Вл.: (Произносит по слогам) Ни-ко-гда не называла отца папусей. Я называю его «отец». Father. Dad.

В.: Виталий!

А.: В общем, он бог сарказма. Стоит признать — противоположности притягиваются. У меня не сложилось с сарказмом. Я или плачу, или сержусь. С отцом я могла плакать, а с детьми говорю: «Не смей так шутить с матерью!». Это очень нас разделяет. Особенно теперь, когда дети переехали к папе, набрались от него этого сарказма.

В.: Мы не шутим по-злому.

Вл.: Это просто наш способ коммуникации. То, что мама считает неуважением. Я что-нибудь скажу и мама: «Ты сейчас неуважительно ко мне относишься».

Д.: Влада, расскажи теперь ты о своих ощущениях от переезда. Ты тоже переехала в 15?

Вл.: В 14. И Вероника тоже. Мы обе закончили восьмой класс и переехали. Если переезжать после девятого [класса], нужно сдавать тест…

Д.: Ты успела вообще узнать Харьков?

Вл.: Конечно. Я ярая фанатка Харькова. Есть песня у Ивана Дорна «Город».

В.: Мы недавно в Берлине видели двух чуваков, которые точь-в-точь как Дорн. Причем, второй еще больше на него похож, чем первый.

Вл.: В Харькове я ходила в школу. Мы занимались в театральной студии с шести лет. Я — с 10, а Вероника — с 7-8 уже сами ездили в театральную студию и домой. Получается, я успела этот город рассмотреть, погулять в нем. 

У меня есть близкий друг, который сейчас закончил учиться на архитектора. Он всегда интересовался архитектурой, поэтому гулять по пять часов в день по дворам, заброшкам, гаражам — это маст-хэв. Пройтись от Алексеевки до Исторического музея с приятным человеком, другом или подругой — это офигительно. В Берлине, например, чтобы добраться куда-то, нужно 30 минут на автобусе или метро, а потом 7 минут идти. И я такая: «О не-е-т… 7 минут идти! Какой ужас!».
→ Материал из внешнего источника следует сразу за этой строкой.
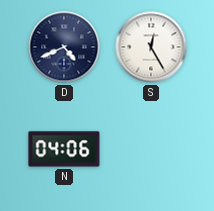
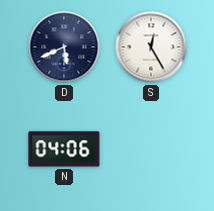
D: 4:41 -> 5:41
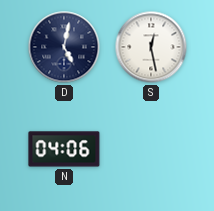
D: 5:41 -> 5:02
S: 12:25 -> 12:28
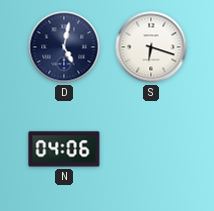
S: 12:28 -> 6:18
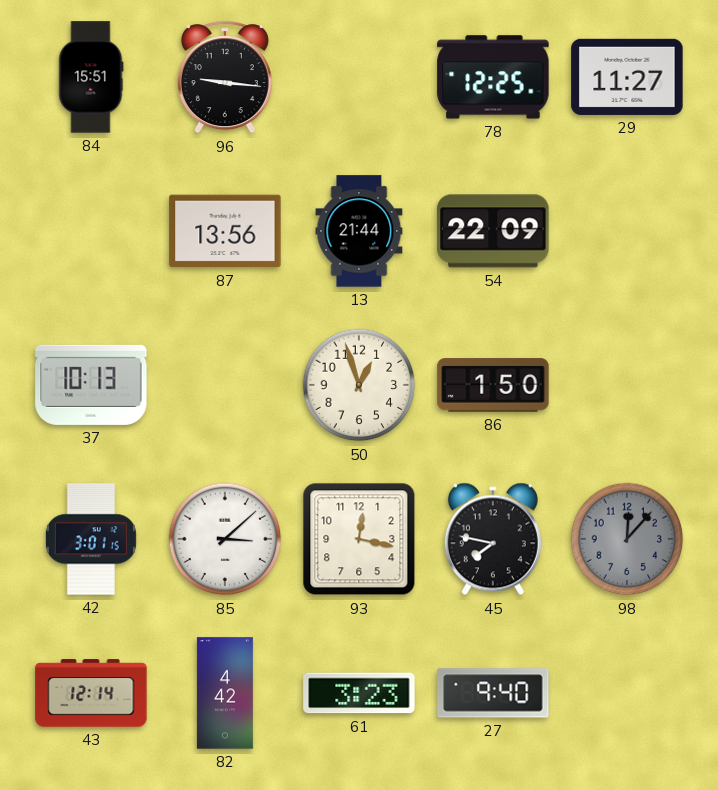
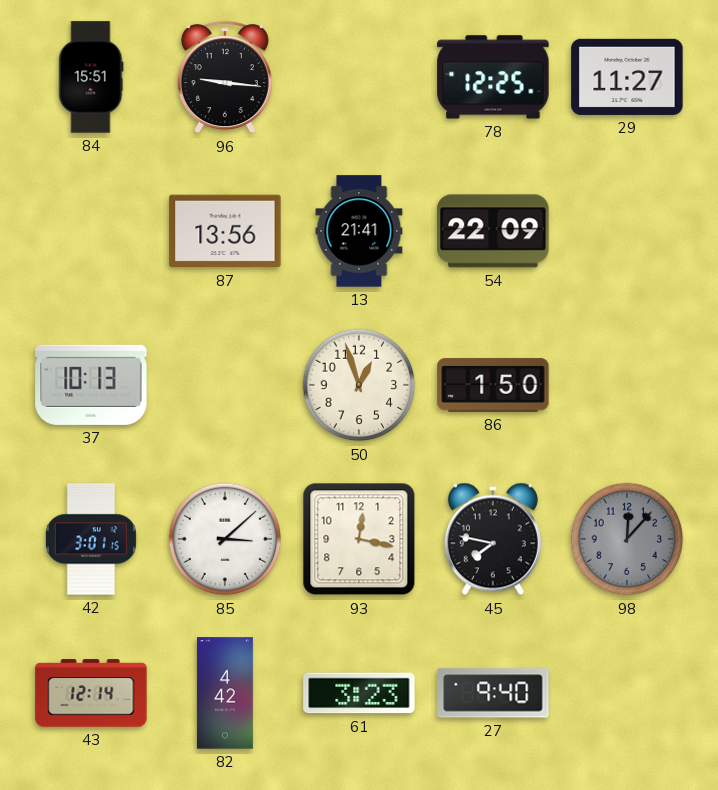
13: 21:44 -> 21:41
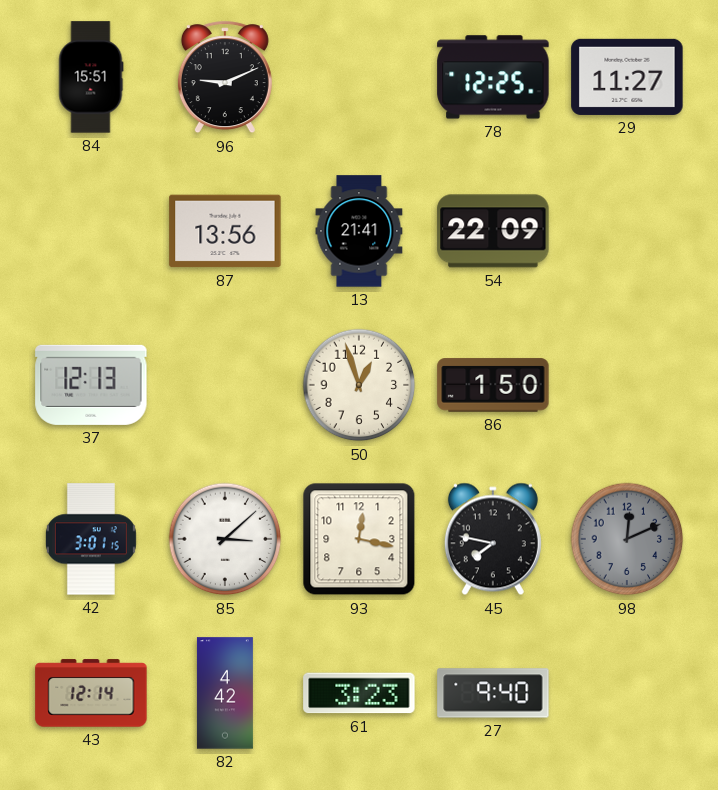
96: 9:16 -> 9:11
37: 10:13 -> 12:13
98: 12:07 -> 12:11
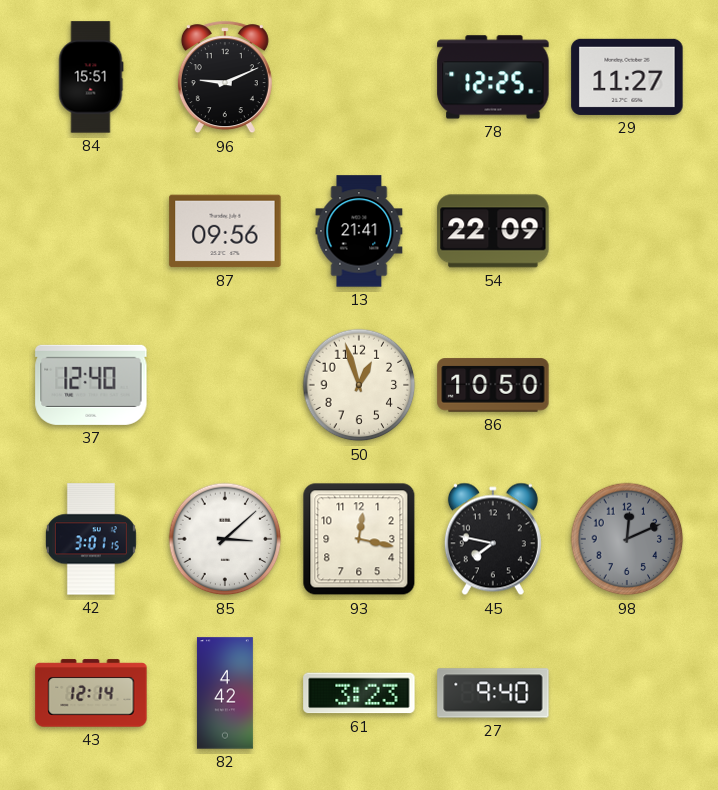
87: 13:56 -> 09:56
37: 12:13 -> 12:40
86: 1:50 -> 10:50
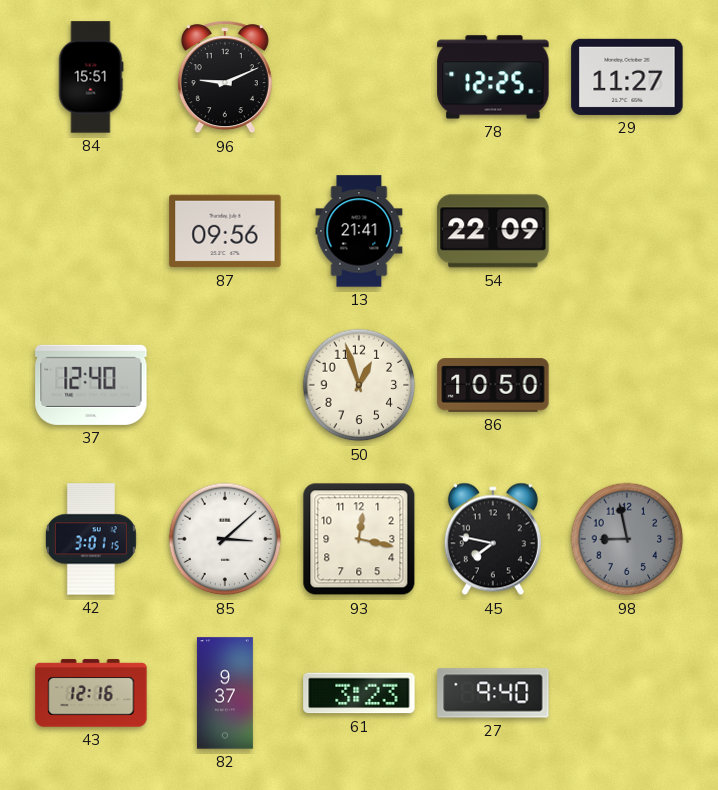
98: 12:11 -> 8:58
43: 12:14 -> 12:16
82: 4:42 -> 9:37
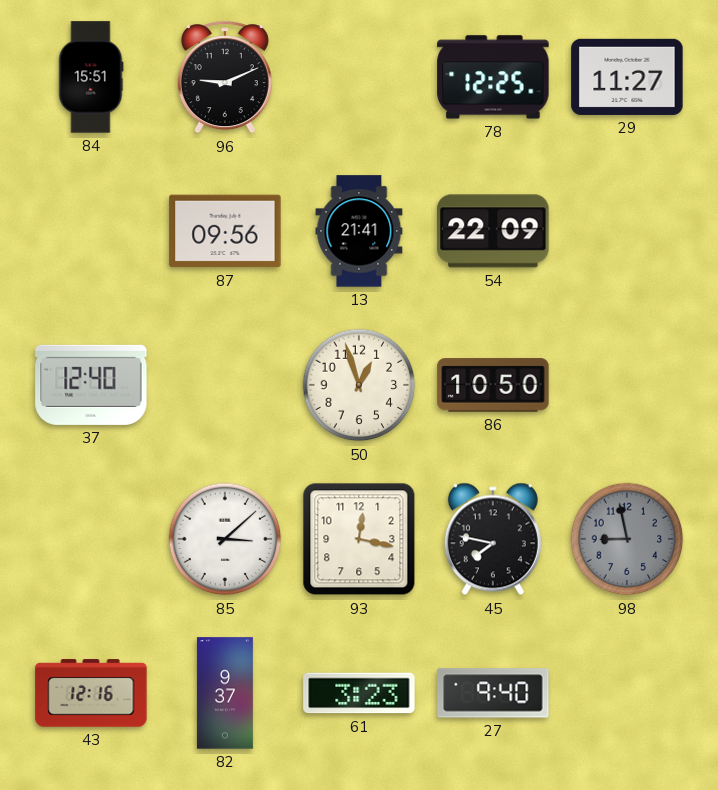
42: 3:01 -> none
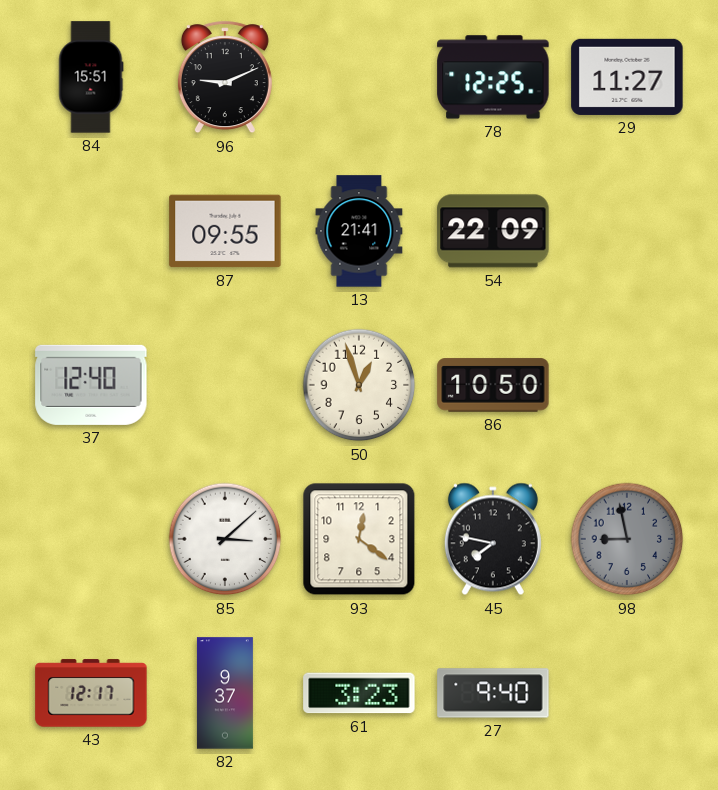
87: 09:56 -> 09:55
93: 12:17 -> 12:21
43: 12:16 -> 12:17
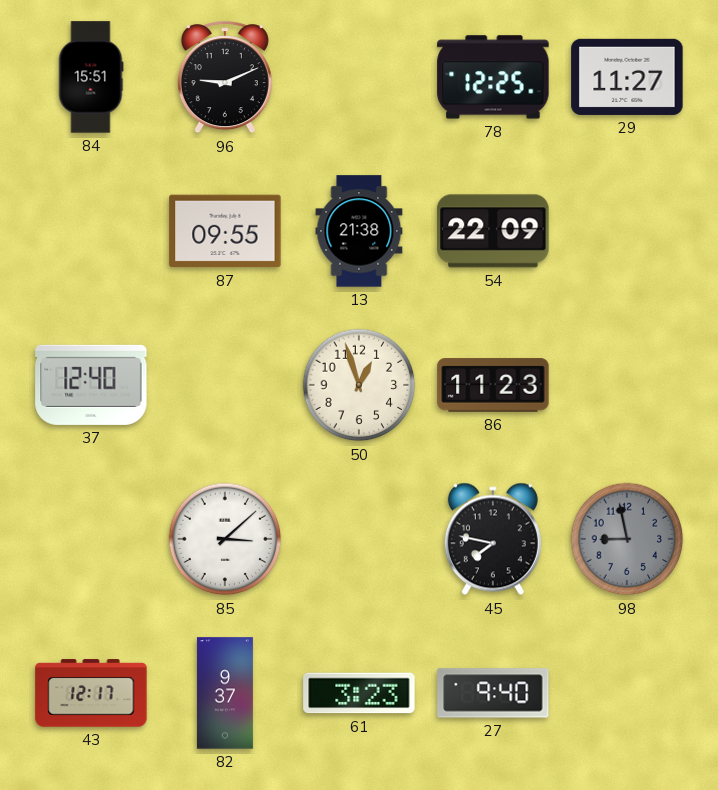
13: 21:41 -> 21:38
86: 10:50 -> 11:23
93: 12:21 -> none
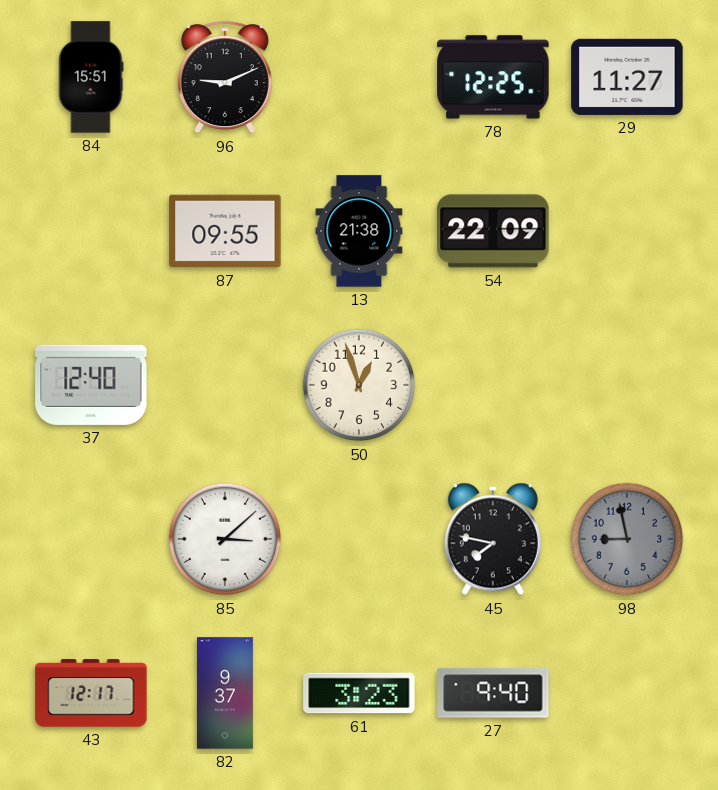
86: 11:23 -> none
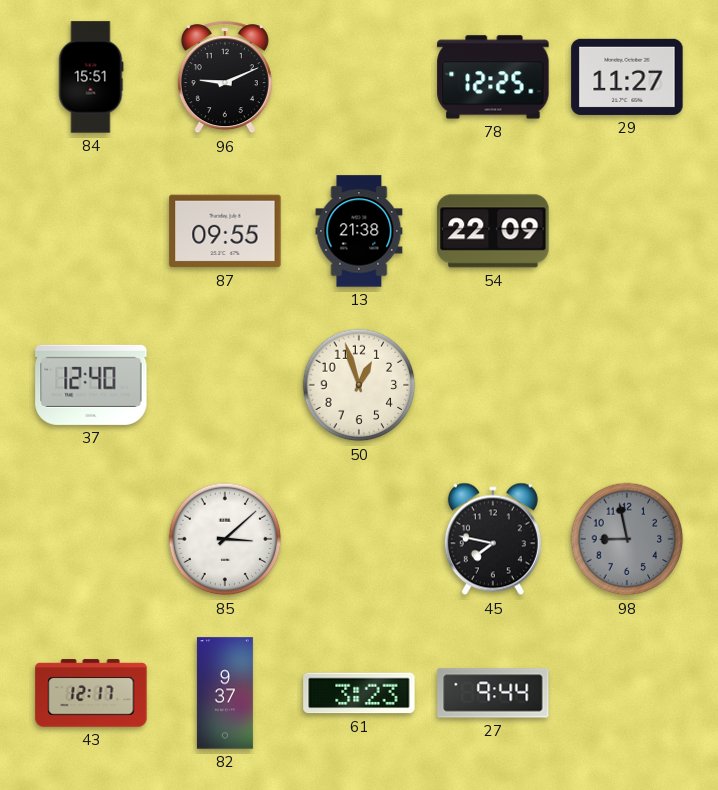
27: 9:40 -> 9:44
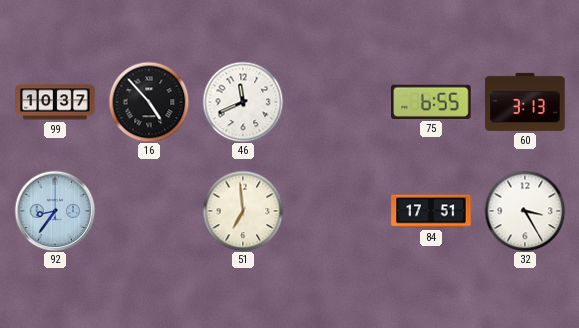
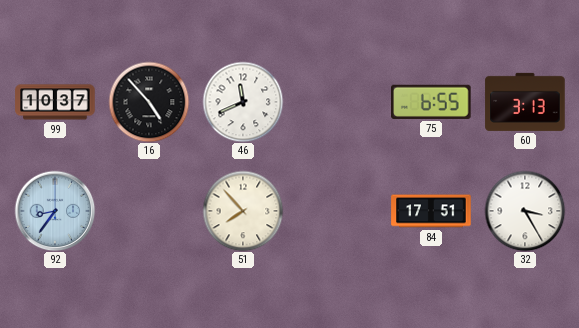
51: 6:59 -> 7:53
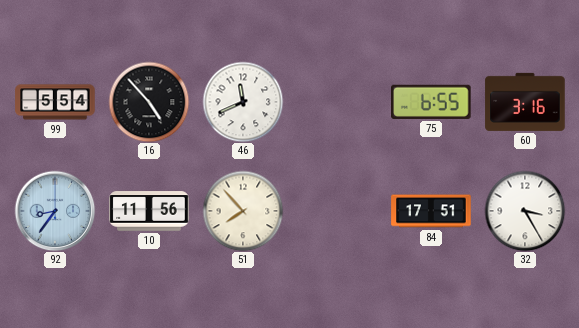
99: 10:37 -> 5:54
60: 3:13 -> 3:16
10: none -> 11:56
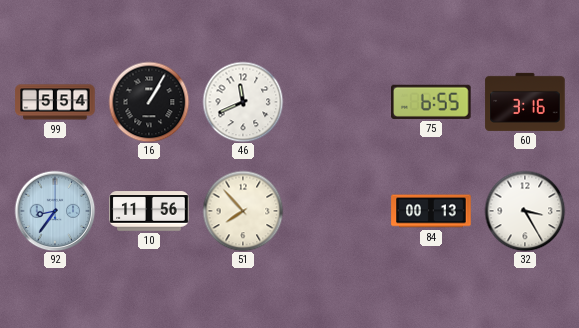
16: 4:53 -> 1:05
84: 17:51 -> 00:13
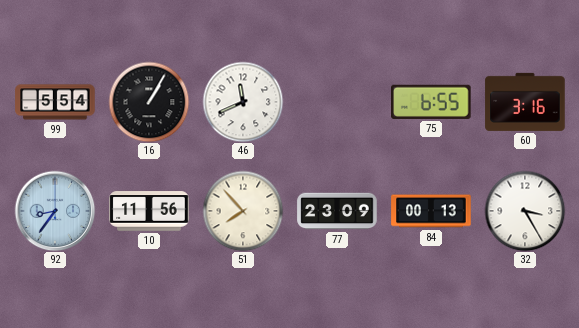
77: none -> 23:09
Д.: В Берлине некомфортно ходить?

Вл.: Комфортно, но там не так развит концепт ходьбы. Всегда и везде можно доехать. Автобус придет вовремя, если не придет — тебе скажут, как добраться другим способом.

В.: Наземное метро, подземное метро.

Вл.: Да, а здесь, в Харькове, ты ждешь маршрутку, ее долго нет и ты такой: «Знаете, я лучше пройдусь». Потому что никогда не знаешь — она выпала на весь день или еще приедет. В Германии я на великах я катаюсь постоянно, очень много велодорожек, везде можно доехать на велике. Это то, по чему я скучаю здесь, в Украине.

В.: Здесь страшно кататься. Постоянно кажется, что тебя собьют.

А.: (С иронией) Хочу вам сообщить, что выхожу курить и вы можете сказать обо мне все.

В.: Вау, какая возможность!

Д.: Что вы любить есть?

Вл.: Я вегетарианка уже полтора года. Не ем ни рыбу, ни мясо, не пью обычное молоко. Но ем яйца, сыр, очень люблю сыр. Наш папа вегетарианец уже лет шесть, наверное. Вероника еще не вегетарианка, но работает над этим.

В.: Я все равно планирую. Папа в какой-то момент чуть поддавливал: «Вероник, ты вроде собиралась быть вегетарианкой?». Сейчас у меня много всего разного, я пока не готова думать и привыкать к новому, хотела бы пока привыкнуть к Берлину. Мне 15 лет, я еще кучу блюд разных не попробовала, которые бы хотела.

Вл.: Папа готовит очень хорошо. Мы вообще не заказываем много еды и не ходим часто в рестораны. Все дома готовим. У нас есть прямо возле дома офигительный фудмаркет, где на 20 евро покупаешь себе восемь авокадо, пять манго, две коробки клубники и еще голубики. Там очень дешевые фрукты и овощи. Что-то типа блошиного рынка для фруктов. 

Д.: В каком районе вы живете?

Вл.: В Кройцберге.

Д.: Ого!

Вл.: Да, прямо в таком ух-ух районе!

В.: Наша школа находится в Целендорфе. Раньше это была деревня, только недавно присоединилась к Берлину. И там богатые дети со своими родителями или пожилые люди. Я поняла, почему мне чуть некомфортно с моими одноклассниками: для них только Целендорф и существует. Они знают меньше мест в Берлине, чем я, хотя я там только год.

Д.: В Харькове то же самое. Чаще всего врываются те, кто переехал сюда.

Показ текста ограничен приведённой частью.